Un parcours qui se transforme rapidement en une errance dans un passé perdu en quête d'un passé perdu, symbolisée par le périphérique parisien sur lequel le narrateur, accompagné de la fille de son meilleur ami décédé à laquelle il raconte inlassablement leur jeunesse révolutionnaire, tourne en rond autour d'un centre inexistant. Métaphore d'une pensée décentrée qui tourne vainement autour d'un creux, d'un manque propre à notre société: une idéologie constituante qui donnerait un sens à un paysage contemporain saturé de publicités -celles qui, par hypallage, «défilent» sur le périphérique - et vidé de sens politique, de grands discours rassembleurs.

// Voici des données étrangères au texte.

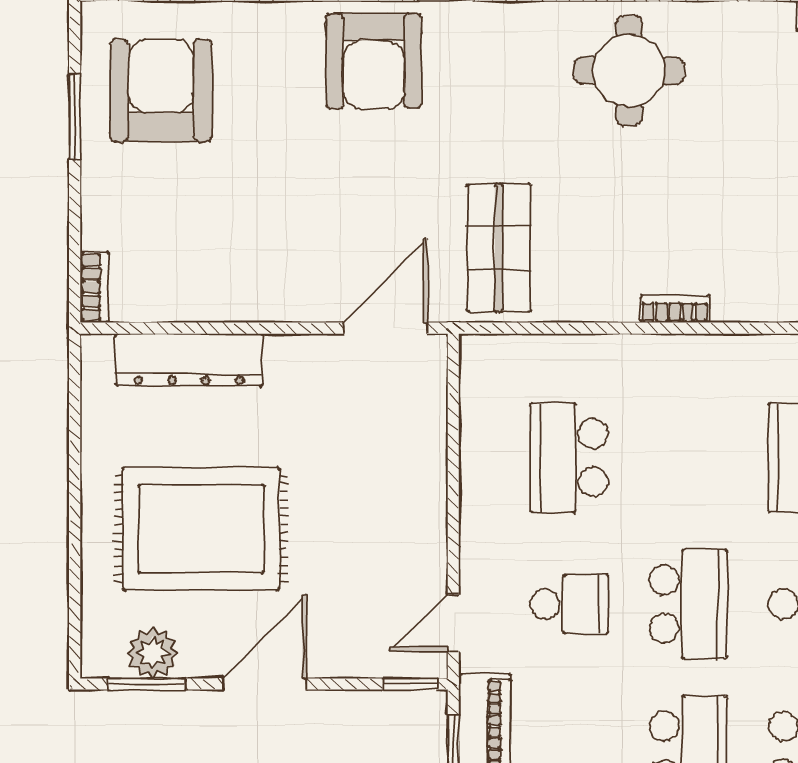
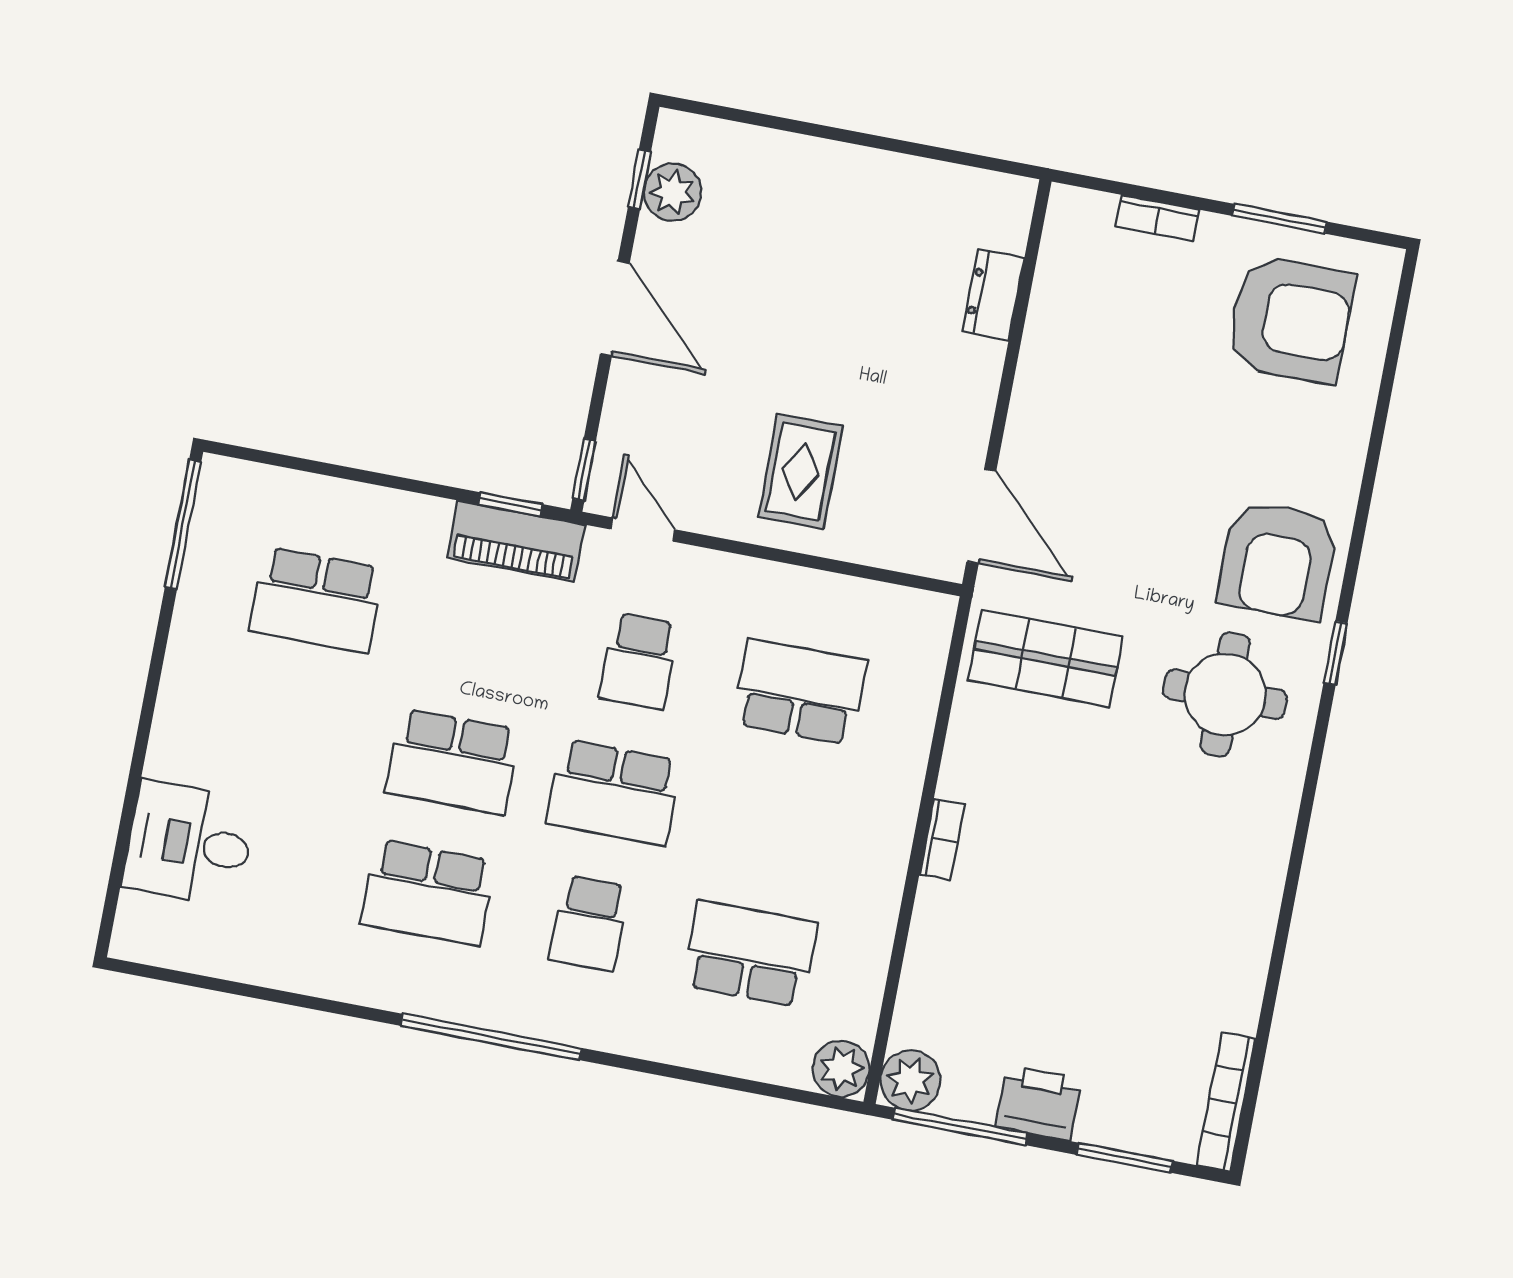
armchair: (374, 61) -> (1278, 560), turned -90
round table: (629, 71) -> (1225, 694), moved
bookcase: (94, 287) -> (1158, 218), moved
dresser: (189, 360) -> (993, 295), width x0.51, depth x0.80
rug: (201, 529) -> (801, 471), moved, width x0.54, depth x0.49
window: (147, 684) -> (640, 179), width x0.67

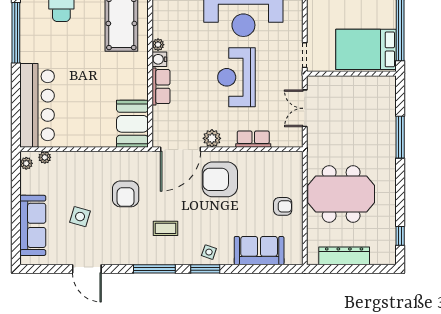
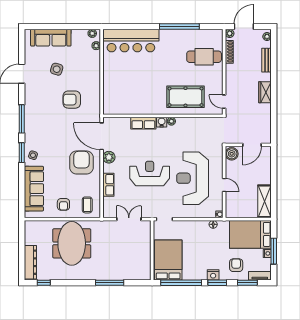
booth: (132, 124) -> (119, 104), removed
coffee table: (165, 228) -> (87, 205), moved
sofa: (259, 251) -> (34, 189), width x1.36
dresser: (344, 256) -> (30, 262), moved

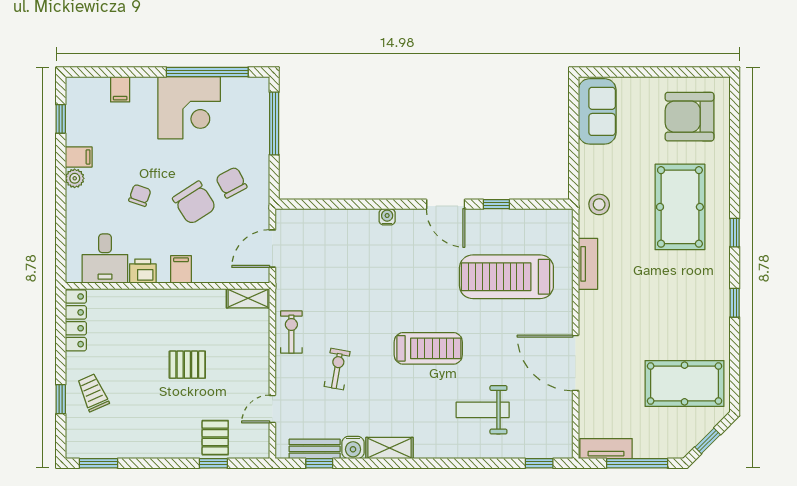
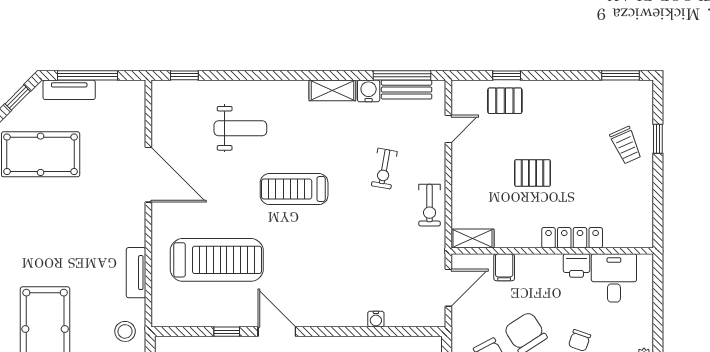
water cooler: (387, 217) -> (376, 319), moved
filing cabinet: (181, 269) -> (504, 267), moved
locker: (76, 320) -> (572, 238), moved, turned 90
pallet: (215, 438) -> (505, 101), turned 90
tv unit: (606, 449) -> (69, 90), moved
window: (319, 463) -> (402, 75), width x2.17

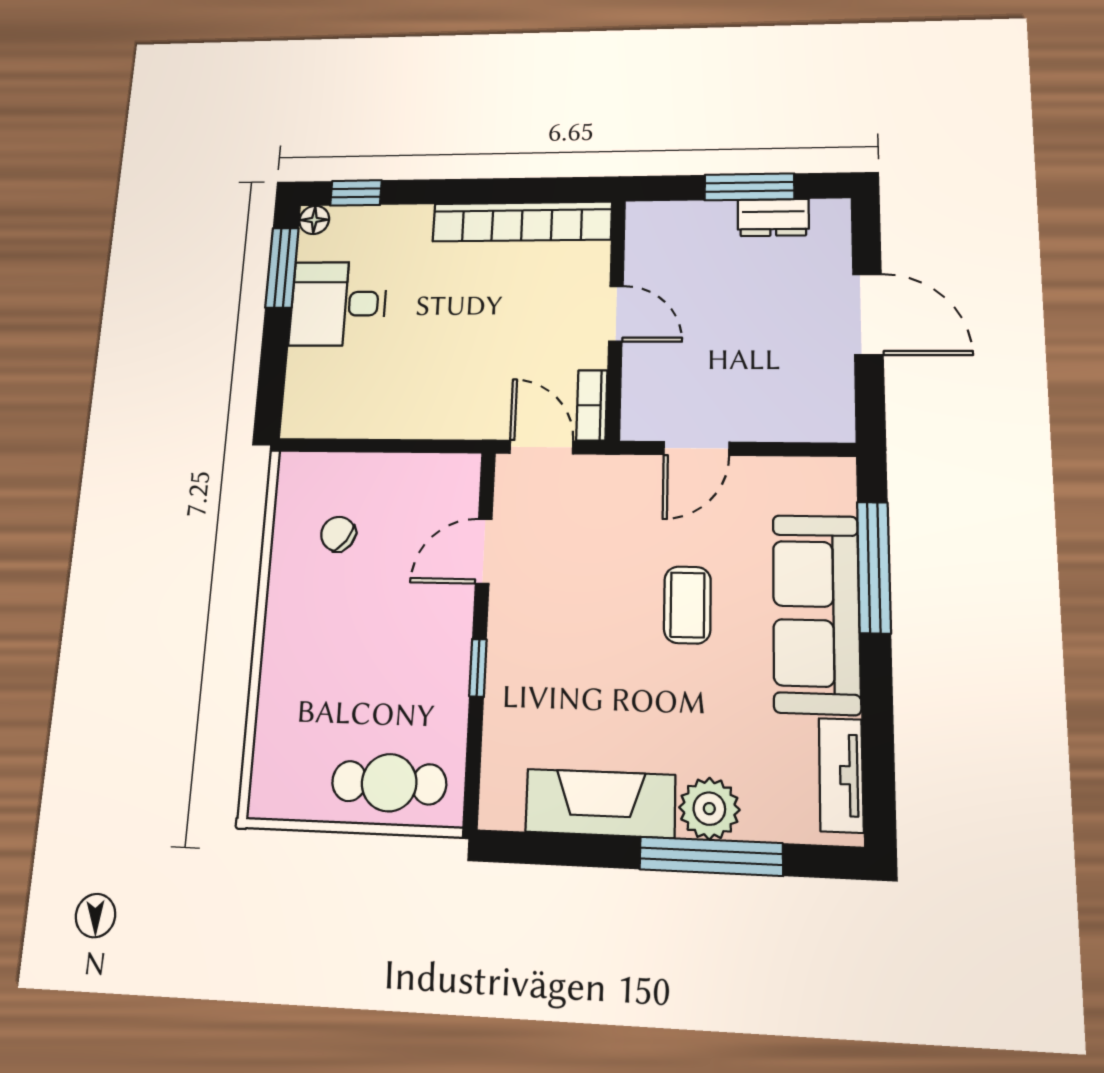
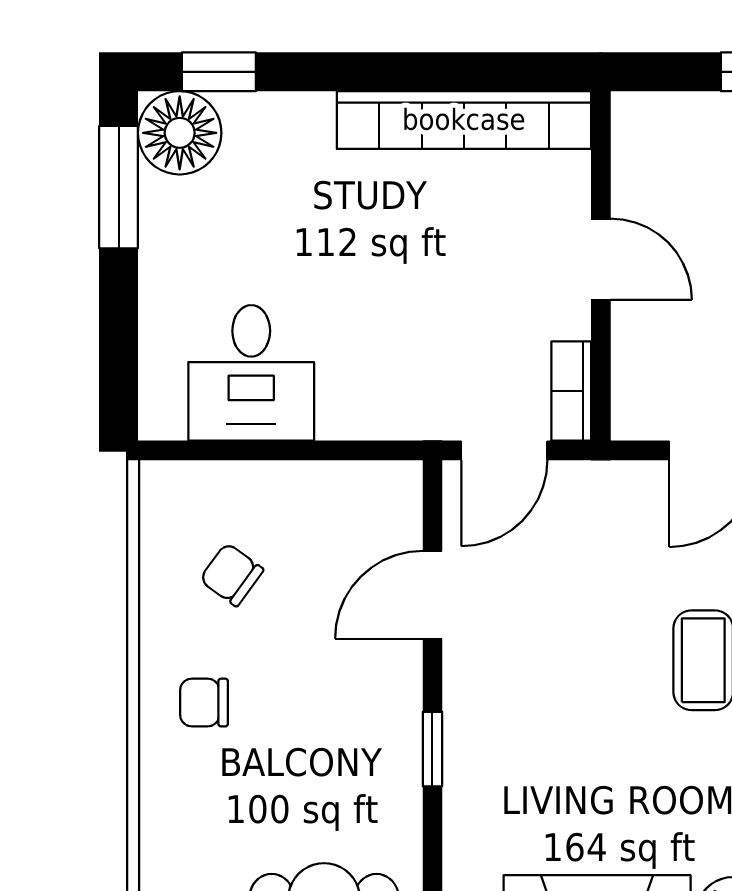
floor lamp: (314, 220) -> (180, 133), width x1.89, depth x1.89
desk: (338, 304) -> (251, 373), moved, turned -90
door: (541, 447) -> (504, 450), swing flipped
chair: (311, 628) -> (204, 703), added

Un parcours qui va donc de la boulimie rhétorique coupée de toute réalité à l'anorexie idéologique, du grand discours organisateur auquel on ne croit plus au manque de ce même discours; un parcours qui s'écoule dans un temps scandé par les portes de Paris que le narrateur franchit comme un motif de vieillissement avec un double regard critique sur le monde passé et présent. Tout en mesurant la chance qu'a eue cette jeunesse révolutionnaire française de ne pas prendre les armes, de rester des «tigres de papier» et de ne pas tomber dans le nihilisme violent de ses «camarades» allemands ou italiens, le narrateur semble extirper des limbes de son errance l'ébauche d'une certitude: même si son échec débouche sur le vide idéologique qui délite le tissu social de nos sociétés contemporaines, le changement radical visé par la génération des années 70 était une pure fiction. Heureusement...
Olivier Rolin, Tigre en papier, Editions du Seuil, septembre 2002
Commentaires
C'est tragique. Parmi ces déçus d'hier, ces mélancoliques, on en voit qui se plongent dans le Zen. Ce qui est dommage, c'est qu'au-delà de cette rétrospective intérieure, on a souvent le sentiment qu'il n'y a que pur néant. Déjà, peut-être, durant la jeunesse, il n'y avait que pur néant sous les images qu'on projetait vers l'avenir: elles étaient bâties sur de la pure illusion. Au bout du compte, l'impression que les choses ont changé, mais qu'on n'a pas vraiment évolué. On ne voit jamais rien au-delà de ce que la pensée attelée à l'éphémère a pu élaborer.
Cette fois, RM, je vous approuve totalement, et plus spécialement pour votre dernière phrase. J'ajouterai que, la vanité aidant, on se persuade de voir bien au-delà. Et c'est ça le pire!
Non, je ne pense pas que ce soit le pire, Pierre, il faut bien essayer, si Victor Hugo n'avait pas essayé de voir au-delà, peut-être que la peine de mort existerait toujours en France. Je parlais d'Olivier Rolin seulement, en fait: "on", c'était lui. La vanité, je ne pense pas non plus, il faut avoir confiance en la pensée humaine, elle peut réellement montrer des choses que les perceptions éphémères ne montrent pas. Si on n'avait jamais tenté de voir au-delà, est-ce qu'on aurait jamais compris, par exemple, que les chats successifs qu'on peut voir appartiennent tous à la même espèce et répondent tous au même type? C'est bien la pensée d'un homme, qui, un jour, l'a établi, ensuite, c'est devenu collectif parce que c'est vrai, et que c'est apparu tel à tout le monde. Il ne s'agit pas de vanité, je ne pense pas.
Pour éclairer avec épaisseur vos propos essayez de trouver sur le site de la RTB (tv belge) productrice du film l'interview superposée de quatre ex-brigadiste rouge (Balzerani, Faranda, Ronconi et j'ai oublié le dernier nom). Il a passé récemment un samedi après-midi à la Comédie de Genève. Instructif et boulversant.